> **EXERCISE BRIEF**
As an exercise, copy out the entries exactly as written.

> **SUPPLIED MATERIAL**
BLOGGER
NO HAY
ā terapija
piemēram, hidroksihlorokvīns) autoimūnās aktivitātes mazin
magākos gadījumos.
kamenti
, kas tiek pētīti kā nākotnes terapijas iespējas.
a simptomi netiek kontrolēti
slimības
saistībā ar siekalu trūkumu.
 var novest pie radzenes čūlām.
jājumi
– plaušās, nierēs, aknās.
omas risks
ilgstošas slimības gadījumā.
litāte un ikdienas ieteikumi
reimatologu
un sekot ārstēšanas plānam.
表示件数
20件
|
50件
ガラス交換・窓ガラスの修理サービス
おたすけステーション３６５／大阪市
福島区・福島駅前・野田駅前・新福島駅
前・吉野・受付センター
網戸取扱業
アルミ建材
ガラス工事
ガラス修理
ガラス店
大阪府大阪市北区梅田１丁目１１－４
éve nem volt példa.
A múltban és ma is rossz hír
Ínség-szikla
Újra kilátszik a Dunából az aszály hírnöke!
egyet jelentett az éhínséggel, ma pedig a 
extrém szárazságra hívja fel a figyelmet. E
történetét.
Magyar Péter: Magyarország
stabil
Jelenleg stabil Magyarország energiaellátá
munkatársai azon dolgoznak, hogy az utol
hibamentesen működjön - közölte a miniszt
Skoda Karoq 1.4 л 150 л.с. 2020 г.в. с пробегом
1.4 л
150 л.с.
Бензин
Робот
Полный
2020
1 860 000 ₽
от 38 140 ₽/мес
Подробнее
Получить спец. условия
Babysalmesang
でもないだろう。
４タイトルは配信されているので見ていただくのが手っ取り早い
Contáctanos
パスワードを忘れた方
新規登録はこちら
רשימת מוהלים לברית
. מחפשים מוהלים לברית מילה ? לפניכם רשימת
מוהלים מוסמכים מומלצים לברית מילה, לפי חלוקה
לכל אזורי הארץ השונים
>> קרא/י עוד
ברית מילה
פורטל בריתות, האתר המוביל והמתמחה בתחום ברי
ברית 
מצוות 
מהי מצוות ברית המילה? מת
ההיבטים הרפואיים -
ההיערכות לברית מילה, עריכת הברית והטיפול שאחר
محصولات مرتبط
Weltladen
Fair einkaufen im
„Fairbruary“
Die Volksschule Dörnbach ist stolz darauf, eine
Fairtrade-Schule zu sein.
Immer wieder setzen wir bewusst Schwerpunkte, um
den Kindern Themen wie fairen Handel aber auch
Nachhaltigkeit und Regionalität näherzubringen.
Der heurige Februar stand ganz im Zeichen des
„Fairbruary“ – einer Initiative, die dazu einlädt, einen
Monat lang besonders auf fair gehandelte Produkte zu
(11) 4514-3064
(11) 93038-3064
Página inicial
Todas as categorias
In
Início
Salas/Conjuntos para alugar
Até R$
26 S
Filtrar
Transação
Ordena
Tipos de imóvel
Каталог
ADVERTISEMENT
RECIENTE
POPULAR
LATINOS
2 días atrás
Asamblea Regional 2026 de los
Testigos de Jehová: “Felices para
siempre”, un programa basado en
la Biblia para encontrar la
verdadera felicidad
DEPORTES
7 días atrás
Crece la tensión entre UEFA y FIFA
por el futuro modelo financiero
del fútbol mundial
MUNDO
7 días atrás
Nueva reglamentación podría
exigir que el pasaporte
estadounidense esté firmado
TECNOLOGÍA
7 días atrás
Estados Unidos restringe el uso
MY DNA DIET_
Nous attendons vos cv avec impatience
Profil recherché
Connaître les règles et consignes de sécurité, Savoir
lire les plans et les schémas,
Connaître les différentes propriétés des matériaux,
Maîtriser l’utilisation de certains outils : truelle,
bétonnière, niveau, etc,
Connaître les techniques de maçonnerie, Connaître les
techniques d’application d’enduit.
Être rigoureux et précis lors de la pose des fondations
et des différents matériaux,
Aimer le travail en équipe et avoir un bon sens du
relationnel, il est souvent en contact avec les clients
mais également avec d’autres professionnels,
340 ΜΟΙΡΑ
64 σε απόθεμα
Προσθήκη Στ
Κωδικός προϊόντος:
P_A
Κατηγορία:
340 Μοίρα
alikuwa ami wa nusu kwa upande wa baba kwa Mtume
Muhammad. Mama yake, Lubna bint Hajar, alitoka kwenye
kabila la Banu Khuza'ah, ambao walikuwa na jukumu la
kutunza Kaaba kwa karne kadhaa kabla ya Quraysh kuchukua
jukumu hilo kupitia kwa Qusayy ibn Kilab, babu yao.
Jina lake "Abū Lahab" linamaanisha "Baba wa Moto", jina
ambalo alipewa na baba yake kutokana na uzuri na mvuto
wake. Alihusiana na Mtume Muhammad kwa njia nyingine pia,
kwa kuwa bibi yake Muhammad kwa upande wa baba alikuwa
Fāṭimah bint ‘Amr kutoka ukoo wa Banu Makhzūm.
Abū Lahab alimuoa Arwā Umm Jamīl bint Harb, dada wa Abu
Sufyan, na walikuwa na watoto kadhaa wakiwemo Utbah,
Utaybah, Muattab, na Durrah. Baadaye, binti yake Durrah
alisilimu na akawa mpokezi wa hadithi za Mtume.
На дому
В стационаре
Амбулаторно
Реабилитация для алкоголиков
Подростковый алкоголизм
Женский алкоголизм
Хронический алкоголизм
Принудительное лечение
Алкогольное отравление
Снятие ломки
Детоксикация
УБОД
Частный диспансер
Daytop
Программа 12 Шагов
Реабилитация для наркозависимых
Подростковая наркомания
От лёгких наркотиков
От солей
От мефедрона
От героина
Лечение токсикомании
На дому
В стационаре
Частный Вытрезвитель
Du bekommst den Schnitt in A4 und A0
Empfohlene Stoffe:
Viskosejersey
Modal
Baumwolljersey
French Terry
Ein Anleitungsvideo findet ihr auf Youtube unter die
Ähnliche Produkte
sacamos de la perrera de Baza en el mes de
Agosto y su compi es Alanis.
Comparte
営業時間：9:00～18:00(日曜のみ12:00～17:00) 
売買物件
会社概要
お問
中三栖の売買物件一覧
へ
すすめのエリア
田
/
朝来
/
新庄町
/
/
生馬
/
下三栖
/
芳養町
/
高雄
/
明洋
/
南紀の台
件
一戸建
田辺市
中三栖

> **WORKED SOLUTION**
BLOGGER
NO HAY
ā terapija
piemēram, hidroksihlorokvīns) autoimūnās aktivitātes mazin
magākos gadījumos.
kamenti
, kas tiek pētīti kā nākotnes terapijas iespējas.
a simptomi netiek kontrolēti
slimības
saistībā ar siekalu trūkumu.
 var novest pie radzenes čūlām.
jājumi
– plaušās, nierēs, aknās.
omas risks
ilgstošas slimības gadījumā.
litāte un ikdienas ieteikumi
reimatologu
un sekot ārstēšanas plānam.
表示件数
20件
|
50件
ガラス交換・窓ガラスの修理サービス
おたすけステーション３６５／大阪市
福島区・福島駅前・野田駅前・新福島駅
前・吉野・受付センター
網戸取扱業
アルミ建材
ガラス工事
ガラス修理
ガラス店
大阪府大阪市北区梅田１丁目１１－４
éve nem volt példa.
A múltban és ma is rossz hír
Ínség-szikla
Újra kilátszik a Dunából az aszály hírnöke!
egyet jelentett az éhínséggel, ma pedig a 
extrém szárazságra hívja fel a figyelmet. E
történetét.
Magyar Péter: Magyarország
stabil
Jelenleg stabil Magyarország energiaellátá
munkatársai azon dolgoznak, hogy az utol
hibamentesen működjön - közölte a miniszt
Skoda Karoq 1.4 л 150 л.с. 2020 г.в. с пробегом
1.4 л
150 л.с.
Бензин
Робот
Полный
2020
1 860 000 ₽
от 38 140 ₽/мес
Подробнее
Получить спец. условия
Babysalmesang
でもないだろう。
４タイトルは配信されているので見ていただくのが手っ取り早い
Contáctanos
パスワードを忘れた方
新規登録はこちら
רשימת מוהלים לברית
. מחפשים מוהלים לברית מילה ? לפניכם רשימת
מוהלים מוסמכים מומלצים לברית מילה, לפי חלוקה
לכל אזורי הארץ השונים
>> קרא/י עוד
ברית מילה
פורטל בריתות, האתר המוביל והמתמחה בתחום ברי
ברית 
מצוות 
מהי מצוות ברית המילה? מת
ההיבטים הרפואיים -
ההיערכות לברית מילה, עריכת הברית והטיפול שאחר
محصولات مرتبط
Weltladen
Fair einkaufen im
„Fairbruary“
Die Volksschule Dörnbach ist stolz darauf, eine
Fairtrade-Schule zu sein.
Immer wieder setzen wir bewusst Schwerpunkte, um
den Kindern Themen wie fairen Handel aber auch
Nachhaltigkeit und Regionalität näherzubringen.
Der heurige Februar stand ganz im Zeichen des
„Fairbruary“ – einer Initiative, die dazu einlädt, einen
Monat lang besonders auf fair gehandelte Produkte zu
(11) 4514-3064
(11) 93038-3064
Página inicial
Todas as categorias
In
Início
Salas/Conjuntos para alugar
Até R$
26 S
Filtrar
Transação
Ordena
Tipos de imóvel
Каталог
ADVERTISEMENT
RECIENTE
POPULAR
LATINOS
2 días atrás
Asamblea Regional 2026 de los
Testigos de Jehová: “Felices para
siempre”, un programa basado en
la Biblia para encontrar la
verdadera felicidad
DEPORTES
7 días atrás
Crece la tensión entre UEFA y FIFA
por el futuro modelo financiero
del fútbol mundial
MUNDO
7 días atrás
Nueva reglamentación podría
exigir que el pasaporte
estadounidense esté firmado
TECNOLOGÍA
7 días atrás
Estados Unidos restringe el uso
MY DNA DIET_
Nous attendons vos cv avec impatience
Profil recherché
Connaître les règles et consignes de sécurité, Savoir
lire les plans et les schémas,
Connaître les différentes propriétés des matériaux,
Maîtriser l’utilisation de certains outils : truelle,
bétonnière, niveau, etc,
Connaître les techniques de maçonnerie, Connaître les
techniques d’application d’enduit.
Être rigoureux et précis lors de la pose des fondations
et des différents matériaux,
Aimer le travail en équipe et avoir un bon sens du
relationnel, il est souvent en contact avec les clients
mais également avec d’autres professionnels,
340 ΜΟΙΡΑ
64 σε απόθεμα
Προσθήκη Στ
Κωδικός προϊόντος:
P_A
Κατηγορία:
340 Μοίρα
alikuwa ami wa nusu kwa upande wa baba kwa Mtume
Muhammad. Mama yake, Lubna bint Hajar, alitoka kwenye
kabila la Banu Khuza'ah, ambao walikuwa na jukumu la
kutunza Kaaba kwa karne kadhaa kabla ya Quraysh kuchukua
jukumu hilo kupitia kwa Qusayy ibn Kilab, babu yao.
Jina lake "Abū Lahab" linamaanisha "Baba wa Moto", jina
ambalo alipewa na baba yake kutokana na uzuri na mvuto
wake. Alihusiana na Mtume Muhammad kwa njia nyingine pia,
kwa kuwa bibi yake Muhammad kwa upande wa baba alikuwa
Fāṭimah bint ‘Amr kutoka ukoo wa Banu Makhzūm.
Abū Lahab alimuoa Arwā Umm Jamīl bint Harb, dada wa Abu
Sufyan, na walikuwa na watoto kadhaa wakiwemo Utbah,
Utaybah, Muattab, na Durrah. Baadaye, binti yake Durrah
alisilimu na akawa mpokezi wa hadithi za Mtume.
На дому
В стационаре
Амбулаторно
Реабилитация для алкоголиков
Подростковый алкоголизм
Женский алкоголизм
Хронический алкоголизм
Принудительное лечение
Алкогольное отравление
Снятие ломки
Детоксикация
УБОД
Частный диспансер
Daytop
Программа 12 Шагов
Реабилитация для наркозависимых
Подростковая наркомания
От лёгких наркотиков
От солей
От мефедрона
От героина
Лечение токсикомании
На дому
В стационаре
Частный Вытрезвитель
Du bekommst den Schnitt in A4 und A0
Empfohlene Stoffe:
Viskosejersey
Modal
Baumwolljersey
French Terry
Ein Anleitungsvideo findet ihr auf Youtube unter die
Ähnliche Produkte
sacamos de la perrera de Baza en el mes de
Agosto y su compi es Alanis.
Comparte
営業時間：9:00～18:00(日曜のみ12:00～17:00) 
売買物件
会社概要
お問
中三栖の売買物件一覧
へ
すすめのエリア
田
/
朝来
/
新庄町
/
/
生馬
/
下三栖
/
芳養町
/
高雄
/
明洋
/
南紀の台
件
一戸建
田辺市
中三栖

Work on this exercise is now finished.